Structured diff data:
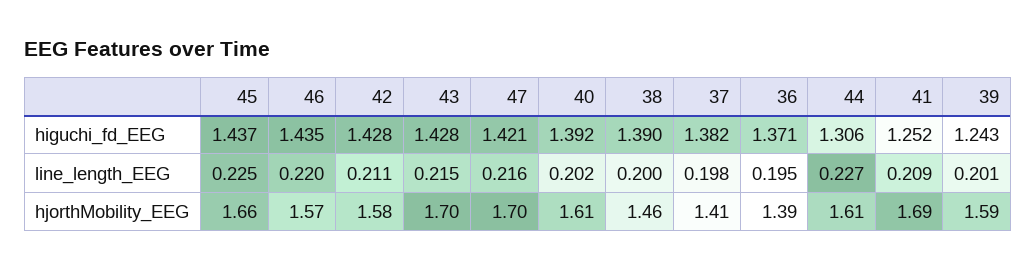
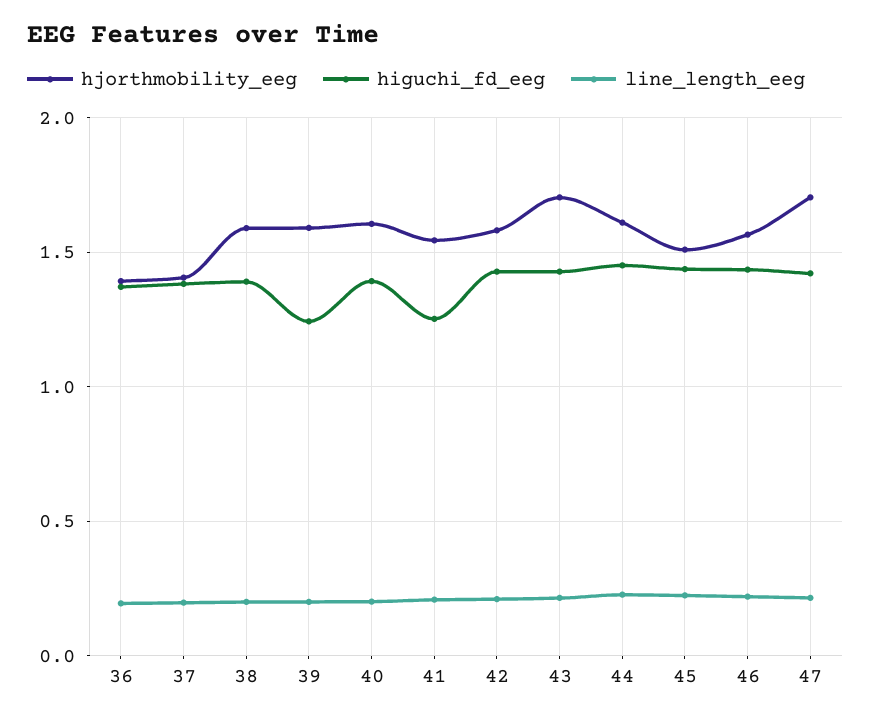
  {
    "higuchi_fd_EEG": {
      "45": 1.437,
      "46": 1.435,
      "42": 1.428,
      "43": 1.428,
      "47": 1.421,
      "40": 1.392,
      "38": 1.39,
      "37": 1.382,
      "36": 1.371,
-     "44": 1.306,
+     "44": 1.45,
      "41": 1.252,
      "39": 1.243
    },
    "line_length_EEG": {
      "45": 0.225,
      "46": 0.22,
      "42": 0.211,
      "43": 0.215,
      "47": 0.216,
      "40": 0.202,
      "38": 0.2,
      "37": 0.198,
      "36": 0.195,
      "44": 0.227,
      "41": 0.209,
      "39": 0.201
    },
    "hjorthMobility_EEG": {
-     "45": 1.66,
+     "45": 1.5,
      "46": 1.57,
      "42": 1.58,
      "43": 1.7,
      "47": 1.7,
      "40": 1.61,
-     "38": 1.46,
+     "38": 1.6,
      "37": 1.41,
      "36": 1.39,
      "44": 1.61,
-     "41": 1.69,
+     "41": 1.55,
      "39": 1.59
    }
  }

**WHAT YOU HAVE TO DO:** Give the data above again, exactly and completely. No pictures go in.

**EXERCISE OUTPUT:**
  {
    "higuchi_fd_EEG": {
      "45": 1.437,
      "46": 1.435,
      "42": 1.428,
      "43": 1.428,
      "47": 1.421,
      "40": 1.392,
      "38": 1.39,
      "37": 1.382,
      "36": 1.371,
-     "44": 1.306,
+     "44": 1.45,
      "41": 1.252,
      "39": 1.243
    },
    "line_length_EEG": {
      "45": 0.225,
      "46": 0.22,
      "42": 0.211,
      "43": 0.215,
      "47": 0.216,
      "40": 0.202,
      "38": 0.2,
      "37": 0.198,
      "36": 0.195,
      "44": 0.227,
      "41": 0.209,
      "39": 0.201
    },
    "hjorthMobility_EEG": {
-     "45": 1.66,
+     "45": 1.5,
      "46": 1.57,
      "42": 1.58,
      "43": 1.7,
      "47": 1.7,
      "40": 1.61,
-     "38": 1.46,
+     "38": 1.6,
      "37": 1.41,
      "36": 1.39,
      "44": 1.61,
-     "41": 1.69,
+     "41": 1.55,
      "39": 1.59
    }
  }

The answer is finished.